Frame v. William Penn Coal Co.

97 Pa. 309 | Pa. | 1881

Mr. Justice Paxson

delivered the opinion of the court, March 21st 1881.

This action as it stood in the court below at the time of the trial was a suit by the William Penn Coal Company to recover the price of eight car loads of coal shipped to the defendant by Pollock & Medlar, plaintiff’s agents. The receipt of the coal was not denied by the defendant, but ho alleged and offered to prove that he dealt with Pollock & Medlar as principals, and had no knowledge that they were plaintiff’s agents, or that the coal in question belonged to plaintiff; that he made a contract with Mr. Medlar, one of the firm, about August 1st 1873, for two boat loads of Peach Mountain Chestnut coal at $2.08; that Pollock & Medlar delayed sending said coal from time to time; that after repeatedly failing to do so, they finally, on the 25th of August, notified the defendant that they could not do so; that coal of the quality contracted for had *312risen in price at least forty cents, and that in consequence of said failure and rise, the defendant sustained damages to the amount of at least $140, which he claims to set off against the plaintiff’s demand.
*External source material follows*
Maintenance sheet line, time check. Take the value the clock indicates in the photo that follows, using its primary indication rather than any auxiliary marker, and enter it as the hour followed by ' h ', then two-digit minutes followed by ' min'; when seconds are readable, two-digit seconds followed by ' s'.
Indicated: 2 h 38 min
It is familiar law that if one deal bona fide with an agent, as owner, without knowledge of his agency, he may set off any claim he may have against the agent in answer to the demand of the principal: Story on Agency, sects. 420, 421; 2 Kent’s Comm. 632, where numerous authorities are collected. While the court below appears to have recognised this principle, the defendant was nevertheless deprived of all practical benefit of it by the ruling out of his evidence for other reasons. Thus, in the second specification, the question was rejected because of its form. The defendant being on the stand was asked by his counsel, “ State what knowledge you had that Pollock & Medlar were dealing in their sales of coal as principals or agents.” The court excluded the answer to this question upon the ground that defendant could not state his knowledge of the agency, but must show facts and circumstances from which the jury may infer the fact of such knowledge. The error of this ruling is manifest. If the defendants had no knowledge of the agency, the absence of such knowledge was of itself a fact which it was competent for him to state. The direct question might well have been asked. Its modification tended merely to draw out his sources of information, which was at most an anticipation of cross-examination. The fact that the defendant had no knowledge of the agency was an essential preliminary of his defence. Conceding such knowledge it would have availed him nothing to have established the remainder of his offer.
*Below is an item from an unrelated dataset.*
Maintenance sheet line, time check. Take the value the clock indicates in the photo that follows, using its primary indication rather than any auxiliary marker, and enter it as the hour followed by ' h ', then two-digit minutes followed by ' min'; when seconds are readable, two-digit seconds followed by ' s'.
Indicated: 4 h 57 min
It was also error to exclude the letters referred to in the third and fourth specifications. Assuming, as we must, for the purposes of this case, that the defendant had no knowledge of the agency, they were links in the chain of the defence. The objection that the letters had not been given in evidence to which those offered were replies, is not tenable. The rule is correctly stated by Mr. Wharton, in his work on Evidence at sect. 1127: “Nor is it an objection that the letters are insulated — a letter containing a particular admission may come in by itself; nor is it necessary in such case that the whole pertinent correspondence should be put in.” The letters in question were offered to show delays in the shipment of coal, and they were some evidence of such delay.

We do not regard the evidence referred to in the first specification as material, and its rejection was not error.

Judgment reversed, and a venire facias de novo awarded.